Fractal of Consciousness, 2023, Acrylic
Bradley Snook takes the human-nature connection to the next dimension. He synthesizes nature and the body through overtly psychedelic and conceptual portraits. His paintings explore themes of interconnectedness, human anatomy, and altered states of consciousness. Veins and nerves in human anatomy mirror natural phenomena like tree branches and lead structures. Often posted online alongside his deeply personal and existential reflections, his work is a testament to the criticality of nature in our contemporary search for identity.

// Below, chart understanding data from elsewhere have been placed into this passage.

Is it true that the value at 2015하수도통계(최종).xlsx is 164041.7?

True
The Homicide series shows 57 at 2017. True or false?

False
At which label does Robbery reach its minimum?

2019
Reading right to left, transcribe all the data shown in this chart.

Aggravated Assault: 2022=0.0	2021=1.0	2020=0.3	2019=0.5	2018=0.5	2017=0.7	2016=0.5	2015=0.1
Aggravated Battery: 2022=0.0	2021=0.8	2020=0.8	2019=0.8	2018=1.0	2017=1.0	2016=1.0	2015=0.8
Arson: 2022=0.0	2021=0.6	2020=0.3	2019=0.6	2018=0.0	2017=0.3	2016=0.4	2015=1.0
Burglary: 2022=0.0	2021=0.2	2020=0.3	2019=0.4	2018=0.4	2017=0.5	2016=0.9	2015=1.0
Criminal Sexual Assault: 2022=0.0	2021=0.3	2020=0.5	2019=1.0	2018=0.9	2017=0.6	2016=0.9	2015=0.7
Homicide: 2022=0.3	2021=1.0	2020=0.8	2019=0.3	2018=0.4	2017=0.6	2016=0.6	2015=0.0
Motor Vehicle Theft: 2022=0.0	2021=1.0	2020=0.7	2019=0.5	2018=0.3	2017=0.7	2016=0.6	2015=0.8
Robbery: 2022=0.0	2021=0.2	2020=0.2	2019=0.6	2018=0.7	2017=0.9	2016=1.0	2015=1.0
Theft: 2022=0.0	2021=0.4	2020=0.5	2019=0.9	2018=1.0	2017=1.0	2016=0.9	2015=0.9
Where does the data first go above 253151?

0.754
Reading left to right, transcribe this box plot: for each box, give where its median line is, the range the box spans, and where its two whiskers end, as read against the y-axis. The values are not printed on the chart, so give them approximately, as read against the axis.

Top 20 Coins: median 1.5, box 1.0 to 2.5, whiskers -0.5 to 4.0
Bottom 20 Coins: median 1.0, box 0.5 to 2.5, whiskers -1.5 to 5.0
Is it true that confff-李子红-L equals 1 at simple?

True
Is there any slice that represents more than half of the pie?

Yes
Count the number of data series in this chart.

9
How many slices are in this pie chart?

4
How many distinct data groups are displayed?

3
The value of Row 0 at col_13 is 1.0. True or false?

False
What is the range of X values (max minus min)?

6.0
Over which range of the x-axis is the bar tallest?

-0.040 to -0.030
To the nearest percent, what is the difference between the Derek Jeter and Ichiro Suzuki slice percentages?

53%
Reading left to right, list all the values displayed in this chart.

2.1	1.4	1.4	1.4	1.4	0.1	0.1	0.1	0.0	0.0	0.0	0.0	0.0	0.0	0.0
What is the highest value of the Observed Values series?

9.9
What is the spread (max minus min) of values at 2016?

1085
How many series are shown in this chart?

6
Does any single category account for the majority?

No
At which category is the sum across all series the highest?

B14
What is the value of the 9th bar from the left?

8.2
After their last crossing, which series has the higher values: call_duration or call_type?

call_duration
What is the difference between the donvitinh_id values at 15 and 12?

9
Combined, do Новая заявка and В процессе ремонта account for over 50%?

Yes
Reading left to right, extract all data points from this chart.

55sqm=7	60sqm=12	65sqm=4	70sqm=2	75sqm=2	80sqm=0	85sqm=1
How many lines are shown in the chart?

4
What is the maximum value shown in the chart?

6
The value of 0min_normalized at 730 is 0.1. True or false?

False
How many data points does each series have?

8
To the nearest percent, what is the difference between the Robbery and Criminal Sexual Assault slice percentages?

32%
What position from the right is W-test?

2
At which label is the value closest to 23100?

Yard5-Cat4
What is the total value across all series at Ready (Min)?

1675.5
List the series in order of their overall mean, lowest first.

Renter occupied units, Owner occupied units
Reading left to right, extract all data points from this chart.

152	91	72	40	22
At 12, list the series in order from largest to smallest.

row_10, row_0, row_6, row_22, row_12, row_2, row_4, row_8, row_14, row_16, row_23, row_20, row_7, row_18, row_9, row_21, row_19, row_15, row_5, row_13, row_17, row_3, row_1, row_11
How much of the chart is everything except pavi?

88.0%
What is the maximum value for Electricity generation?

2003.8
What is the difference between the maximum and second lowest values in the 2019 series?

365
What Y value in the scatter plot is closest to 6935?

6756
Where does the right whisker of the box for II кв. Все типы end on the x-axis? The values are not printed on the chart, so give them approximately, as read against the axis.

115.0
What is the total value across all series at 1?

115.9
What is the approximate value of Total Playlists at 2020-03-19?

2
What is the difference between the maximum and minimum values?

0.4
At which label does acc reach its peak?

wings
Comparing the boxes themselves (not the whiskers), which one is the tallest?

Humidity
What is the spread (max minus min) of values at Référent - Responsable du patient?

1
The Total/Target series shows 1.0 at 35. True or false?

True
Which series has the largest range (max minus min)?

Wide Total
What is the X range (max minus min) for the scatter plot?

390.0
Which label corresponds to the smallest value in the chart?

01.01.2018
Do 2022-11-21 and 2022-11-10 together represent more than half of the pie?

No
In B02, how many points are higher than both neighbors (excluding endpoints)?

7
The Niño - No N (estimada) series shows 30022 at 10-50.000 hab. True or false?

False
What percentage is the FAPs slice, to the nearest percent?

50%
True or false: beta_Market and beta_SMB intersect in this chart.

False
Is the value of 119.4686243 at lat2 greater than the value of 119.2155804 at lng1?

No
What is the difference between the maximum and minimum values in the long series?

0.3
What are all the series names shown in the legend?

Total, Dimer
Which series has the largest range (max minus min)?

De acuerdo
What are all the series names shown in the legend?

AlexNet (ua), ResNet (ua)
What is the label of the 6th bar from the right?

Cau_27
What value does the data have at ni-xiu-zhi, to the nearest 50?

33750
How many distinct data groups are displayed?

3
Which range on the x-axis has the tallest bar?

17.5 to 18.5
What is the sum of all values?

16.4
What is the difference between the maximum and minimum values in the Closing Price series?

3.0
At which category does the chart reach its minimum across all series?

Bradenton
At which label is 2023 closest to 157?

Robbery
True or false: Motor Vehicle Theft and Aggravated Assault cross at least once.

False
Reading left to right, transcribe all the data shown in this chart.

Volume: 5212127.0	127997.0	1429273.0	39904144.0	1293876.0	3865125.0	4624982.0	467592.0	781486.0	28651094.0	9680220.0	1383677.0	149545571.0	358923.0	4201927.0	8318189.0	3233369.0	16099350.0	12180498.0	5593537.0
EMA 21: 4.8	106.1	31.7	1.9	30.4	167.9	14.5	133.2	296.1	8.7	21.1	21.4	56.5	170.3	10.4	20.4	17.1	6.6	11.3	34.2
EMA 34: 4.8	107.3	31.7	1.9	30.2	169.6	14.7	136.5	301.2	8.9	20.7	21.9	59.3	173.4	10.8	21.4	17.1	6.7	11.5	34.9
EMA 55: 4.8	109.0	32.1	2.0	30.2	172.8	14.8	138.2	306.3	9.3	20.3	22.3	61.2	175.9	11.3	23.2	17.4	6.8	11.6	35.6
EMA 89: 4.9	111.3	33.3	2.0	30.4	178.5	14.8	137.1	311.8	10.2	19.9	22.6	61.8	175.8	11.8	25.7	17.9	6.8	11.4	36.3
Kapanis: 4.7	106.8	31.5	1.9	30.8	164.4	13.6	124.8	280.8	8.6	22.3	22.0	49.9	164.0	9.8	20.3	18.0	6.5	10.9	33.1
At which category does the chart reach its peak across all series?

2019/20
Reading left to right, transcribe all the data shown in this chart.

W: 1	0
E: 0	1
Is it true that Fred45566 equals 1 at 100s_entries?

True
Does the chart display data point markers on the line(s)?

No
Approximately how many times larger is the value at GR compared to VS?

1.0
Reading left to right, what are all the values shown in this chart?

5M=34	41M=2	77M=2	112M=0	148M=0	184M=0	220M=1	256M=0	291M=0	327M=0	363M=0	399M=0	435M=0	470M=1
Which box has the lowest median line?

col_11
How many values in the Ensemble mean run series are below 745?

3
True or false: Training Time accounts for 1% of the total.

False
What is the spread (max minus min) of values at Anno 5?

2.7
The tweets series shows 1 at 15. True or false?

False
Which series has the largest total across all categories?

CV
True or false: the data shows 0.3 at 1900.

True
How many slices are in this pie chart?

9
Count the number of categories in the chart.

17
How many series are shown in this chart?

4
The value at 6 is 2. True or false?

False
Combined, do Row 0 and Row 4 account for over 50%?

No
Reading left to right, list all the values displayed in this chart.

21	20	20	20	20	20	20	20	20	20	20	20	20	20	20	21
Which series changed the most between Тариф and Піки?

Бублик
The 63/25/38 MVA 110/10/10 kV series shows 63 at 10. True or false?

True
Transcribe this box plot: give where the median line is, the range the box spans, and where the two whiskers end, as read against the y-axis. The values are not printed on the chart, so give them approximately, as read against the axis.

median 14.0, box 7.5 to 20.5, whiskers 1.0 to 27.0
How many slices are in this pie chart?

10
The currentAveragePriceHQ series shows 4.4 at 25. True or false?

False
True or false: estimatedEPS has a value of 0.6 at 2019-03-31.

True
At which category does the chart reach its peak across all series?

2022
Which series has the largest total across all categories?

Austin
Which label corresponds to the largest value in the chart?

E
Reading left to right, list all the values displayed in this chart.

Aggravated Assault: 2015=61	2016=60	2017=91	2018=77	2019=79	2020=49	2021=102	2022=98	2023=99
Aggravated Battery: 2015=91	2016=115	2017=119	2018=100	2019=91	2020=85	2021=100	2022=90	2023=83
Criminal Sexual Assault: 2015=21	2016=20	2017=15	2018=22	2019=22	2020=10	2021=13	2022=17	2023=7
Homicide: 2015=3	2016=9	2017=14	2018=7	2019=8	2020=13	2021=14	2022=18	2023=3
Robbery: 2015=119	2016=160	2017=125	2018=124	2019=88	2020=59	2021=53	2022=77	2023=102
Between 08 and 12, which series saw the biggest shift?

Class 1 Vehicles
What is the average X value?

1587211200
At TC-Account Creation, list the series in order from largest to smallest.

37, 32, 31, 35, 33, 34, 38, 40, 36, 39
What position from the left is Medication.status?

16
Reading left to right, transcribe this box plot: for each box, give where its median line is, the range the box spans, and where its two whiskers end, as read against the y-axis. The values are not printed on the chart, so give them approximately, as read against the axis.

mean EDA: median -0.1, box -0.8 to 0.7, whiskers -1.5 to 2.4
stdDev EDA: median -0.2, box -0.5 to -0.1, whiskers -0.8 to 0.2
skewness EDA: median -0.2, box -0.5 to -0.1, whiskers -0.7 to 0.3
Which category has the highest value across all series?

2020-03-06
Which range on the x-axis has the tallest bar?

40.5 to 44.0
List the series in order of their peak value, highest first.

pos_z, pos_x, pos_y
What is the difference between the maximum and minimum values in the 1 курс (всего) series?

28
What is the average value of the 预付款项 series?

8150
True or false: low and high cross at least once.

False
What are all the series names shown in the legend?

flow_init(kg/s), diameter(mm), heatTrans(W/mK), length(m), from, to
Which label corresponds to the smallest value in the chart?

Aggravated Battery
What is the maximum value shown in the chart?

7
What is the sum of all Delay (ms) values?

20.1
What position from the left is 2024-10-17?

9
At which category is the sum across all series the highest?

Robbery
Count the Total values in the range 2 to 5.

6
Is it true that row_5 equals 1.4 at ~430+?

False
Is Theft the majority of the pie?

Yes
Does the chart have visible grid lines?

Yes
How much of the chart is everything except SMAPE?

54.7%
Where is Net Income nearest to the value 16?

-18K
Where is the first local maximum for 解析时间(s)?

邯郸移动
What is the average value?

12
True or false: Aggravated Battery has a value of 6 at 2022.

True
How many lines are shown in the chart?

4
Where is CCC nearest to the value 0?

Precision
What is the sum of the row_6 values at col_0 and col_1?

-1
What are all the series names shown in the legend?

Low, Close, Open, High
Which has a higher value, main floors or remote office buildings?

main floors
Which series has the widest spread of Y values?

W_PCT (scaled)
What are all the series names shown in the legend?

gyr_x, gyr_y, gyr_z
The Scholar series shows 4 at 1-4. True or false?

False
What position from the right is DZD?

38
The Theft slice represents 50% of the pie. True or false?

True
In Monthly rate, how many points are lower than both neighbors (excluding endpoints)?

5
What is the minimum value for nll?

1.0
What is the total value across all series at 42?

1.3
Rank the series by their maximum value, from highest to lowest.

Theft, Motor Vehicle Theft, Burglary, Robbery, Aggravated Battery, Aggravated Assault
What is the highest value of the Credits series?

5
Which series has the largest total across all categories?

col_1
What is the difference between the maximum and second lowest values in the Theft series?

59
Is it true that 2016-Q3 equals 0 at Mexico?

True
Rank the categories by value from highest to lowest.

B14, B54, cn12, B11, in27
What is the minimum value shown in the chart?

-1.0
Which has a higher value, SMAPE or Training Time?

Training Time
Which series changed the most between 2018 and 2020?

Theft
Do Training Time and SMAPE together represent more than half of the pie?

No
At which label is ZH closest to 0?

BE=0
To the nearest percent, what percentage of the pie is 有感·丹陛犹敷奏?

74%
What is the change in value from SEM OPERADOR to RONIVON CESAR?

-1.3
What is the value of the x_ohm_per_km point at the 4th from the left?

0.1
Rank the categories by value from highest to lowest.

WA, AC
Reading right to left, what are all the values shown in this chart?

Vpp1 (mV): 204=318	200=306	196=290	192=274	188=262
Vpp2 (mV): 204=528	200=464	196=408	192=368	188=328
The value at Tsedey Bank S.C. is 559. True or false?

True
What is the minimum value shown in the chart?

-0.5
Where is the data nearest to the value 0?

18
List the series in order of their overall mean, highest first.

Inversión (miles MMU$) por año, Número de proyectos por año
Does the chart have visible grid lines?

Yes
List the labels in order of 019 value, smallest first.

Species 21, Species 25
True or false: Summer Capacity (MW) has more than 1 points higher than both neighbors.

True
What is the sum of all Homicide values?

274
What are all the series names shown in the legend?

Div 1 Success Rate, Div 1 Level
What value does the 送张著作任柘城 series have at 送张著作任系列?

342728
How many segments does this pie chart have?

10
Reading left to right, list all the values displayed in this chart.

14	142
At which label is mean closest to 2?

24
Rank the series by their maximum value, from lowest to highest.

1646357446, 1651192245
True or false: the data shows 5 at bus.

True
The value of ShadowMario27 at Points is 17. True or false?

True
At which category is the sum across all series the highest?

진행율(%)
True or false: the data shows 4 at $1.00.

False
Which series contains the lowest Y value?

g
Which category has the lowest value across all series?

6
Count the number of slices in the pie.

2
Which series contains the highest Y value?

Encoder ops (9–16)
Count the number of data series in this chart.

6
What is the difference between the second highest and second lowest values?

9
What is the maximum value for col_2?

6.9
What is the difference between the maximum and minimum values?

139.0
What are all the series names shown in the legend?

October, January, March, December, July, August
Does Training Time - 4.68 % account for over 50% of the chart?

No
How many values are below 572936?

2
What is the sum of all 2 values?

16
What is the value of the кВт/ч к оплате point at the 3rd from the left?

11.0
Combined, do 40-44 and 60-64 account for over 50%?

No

The success these artists experience online is a testament to their effective capture of our attention in the digital age. But the question remains: to what extent do these pieces restore our connection with nature? Across the artists discussed, what emerges is not a return to unmediated nature, but a gradual transformation of nature into material that can be selectively recorded, visually distorted, composited with other symbolic elements, or entirely reconstructed as an imagined environment. The artists discussed here move beyond visual trends and instead push the boundaries of the conditions under which nature is seen, constructed, and experienced today. In doing so, they do not simply replicate the Romantic desire to return to nature, but reconfigure it–suggesting that in a post-digital world, our relationship to the natural world is no longer direct, but necessarily filtered, imagined, and reassembled through artistic intervention. Ultimately, Neo-Romanticism does not restore access to nature so much as it reveals how thoroughly that access has become simulated, and how contemporary painting participates in organizing that condition rather than remedying it.